JSON itself is simple. JSON APIs that are pleasant to use, evolve well, and don't generate support tickets — those take taste. Here are twelve rules that consistently distinguish APIs developers like to integrate with from ones they curse.
1. Pick one casing and stick with it
The two reasonable choices are camelCase (matches JavaScript) and snake_case (matches Python, most SQL). Both are fine. What's not fine is mixing them in the same response. {"userId": 1, "user_name": "alice"} tells a consumer your API was built by multiple people who didn't talk to each other.
If you have public consumers in many languages, snake_case is slightly friendlier because JavaScript devs have to convert one way or the other anyway, and Python/Ruby/Rust devs find camelCase more annoying than the reverse.
2. Use plural for collections, singular for items
GET /users returns a list; GET /users/123 returns one. The collection is wrapped in a top-level array (or paginated object), the item is the bare object. This matches what your URL says.
3. Wrap collections in a paginated envelope
Returning a raw array ([...users]) seems clean — until you need to add pagination and have a breaking change on your hands. Always start with:
{
"data": [...],
"page": { "cursor": "abc", "has_more": true }
}
Even when you have ten users today. The day you have ten thousand, you'll thank yourself.
4. Use ISO 8601 for dates, in UTC
Always. "2026-01-15T10:30:00Z". Not Unix timestamps (they're hard to read in logs), not human-formatted dates (locales differ), not "2 hours ago" (compute on the client). ISO 8601 sorts lexically, which is a useful side benefit.

• [Information supplied]
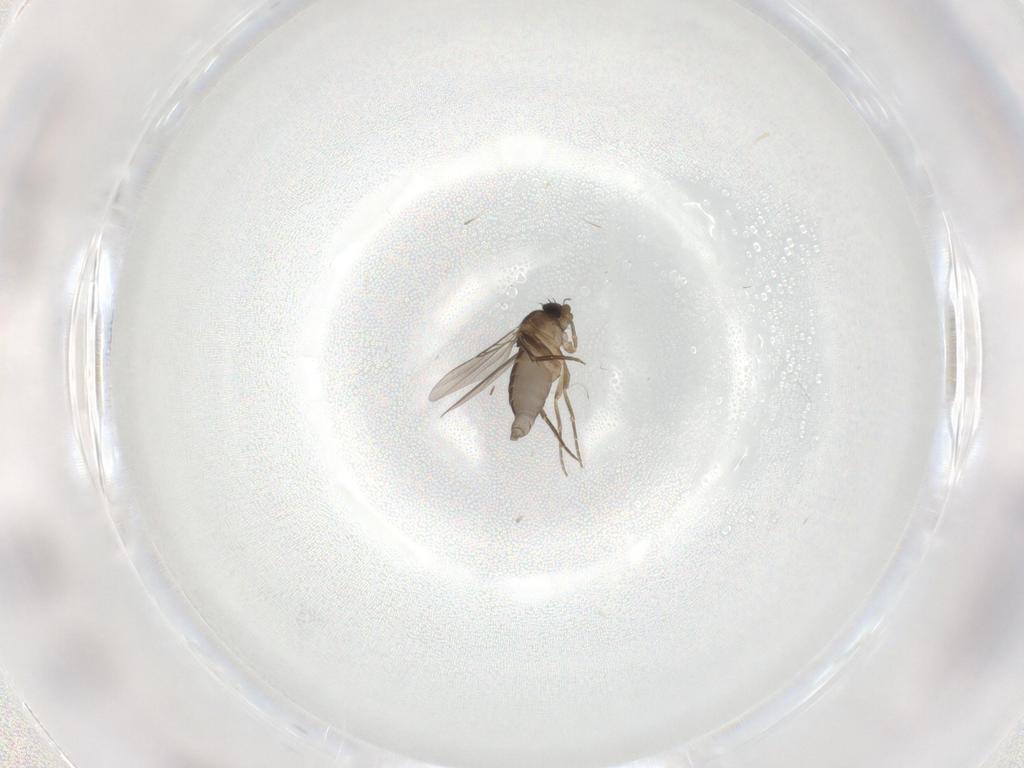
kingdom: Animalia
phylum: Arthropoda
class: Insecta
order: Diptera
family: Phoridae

--

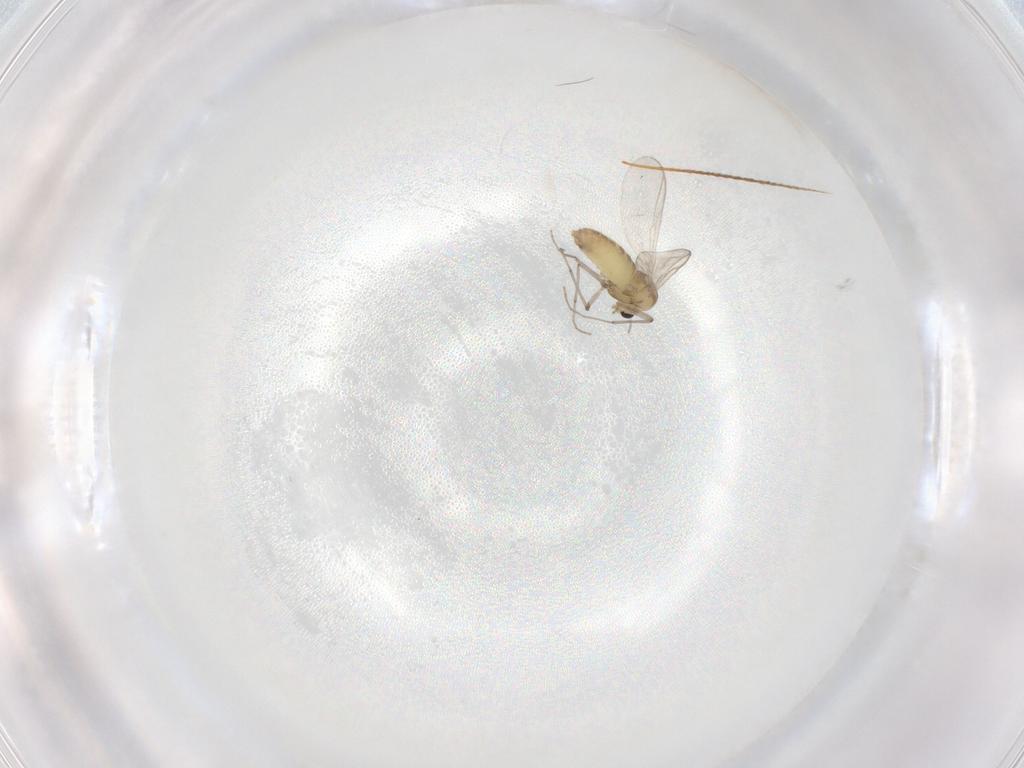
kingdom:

--

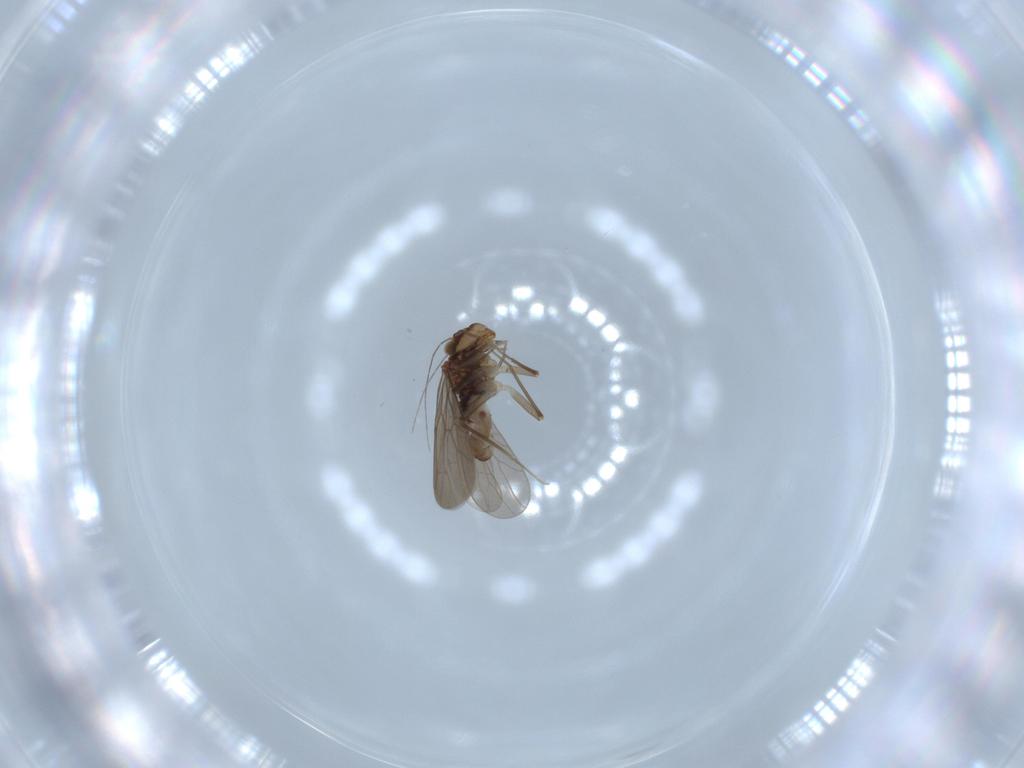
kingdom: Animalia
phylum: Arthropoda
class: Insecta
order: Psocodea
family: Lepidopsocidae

• [Problems to work on]
A. Which four rule headings appear in the text on JSON API design?
B. Can you write the next part of the text on JSON API design, picking up after its last sentence?
None of the lines matter here.

• [Answers provided]
A.
1. Pick one casing and stick with it
2. Use plural for collections, singular for items
3. Wrap collections in a paginated envelope
4. Use ISO 8601 for dates, in UTC

B.
5. Be explicit about null
Decide whether a missing field and a null field mean the same thing in your API, and document it. Most APIs are well served by always including all fields, with null for absent values. That way clients don't have to guard against missing keys.
The opposite convention — omit nulls — saves bytes but pushes a tax onto every consumer.
6. Don't put types in keys
{"name_str": "Alice", "age_int": 30} is a tell that someone is reimplementing static typing in their key names. Don't. Use JSON Schema or OpenAPI to describe types out-of-band.
7. Send big integers as strings
JavaScript numbers are 64-bit floats. Anything above 2^53 (about 9 quadrillion) loses precision. If your IDs or amounts can exceed that — and database IDs from Twitter, Stripe, and many high-volume systems do — send them as strings: {"id": "9007199254740993"}. Document it. Validate it.
8. Have a consistent error format
Pick one envelope and use it everywhere. RFC 7807 (Problem Details for HTTP) is a reasonable default:
{
"type": "https://example.com/errors/insufficient-funds",
"title": "Insufficient funds",
"status": 403,
"detail": "Account balance $5 is less than withdrawal $20.",
"instance": "/accounts/abc"
}
Don't return HTML when the request was JSON. Don't return different shapes for different errors. Don't return 200 OK with {"error": "..."} — use the HTTP status code as the primary signal.
9. Version the URL, not the payload
Put /v1/ in the URL path. It's the convention people expect, it's cacheable, and clients pin to it explicitly. Versioning via Accept headers is technically purer and practically annoying.
10. Cursor pagination beats offset for any list that changes
?offset=200 breaks if records are added or deleted while a client pages through. ?cursor=abc is opaque — the server can encode any stable position into it. Use offset only for stable, sortable, finite lists.
11. Don't echo request data unnecessarily
POST /users with a request body, server creates the user, server returns the created user. Don't wrap that response in {"request": {...}, "response": {...}}. The client already has the request — they sent it.
12. Use enums, not strings of strings
"status": "active" is good. The set of allowed values should be documented in your schema, ideally as "enum": ["active", "suspended", "deleted"]. Clients can validate at the edge, and new values are a documented change.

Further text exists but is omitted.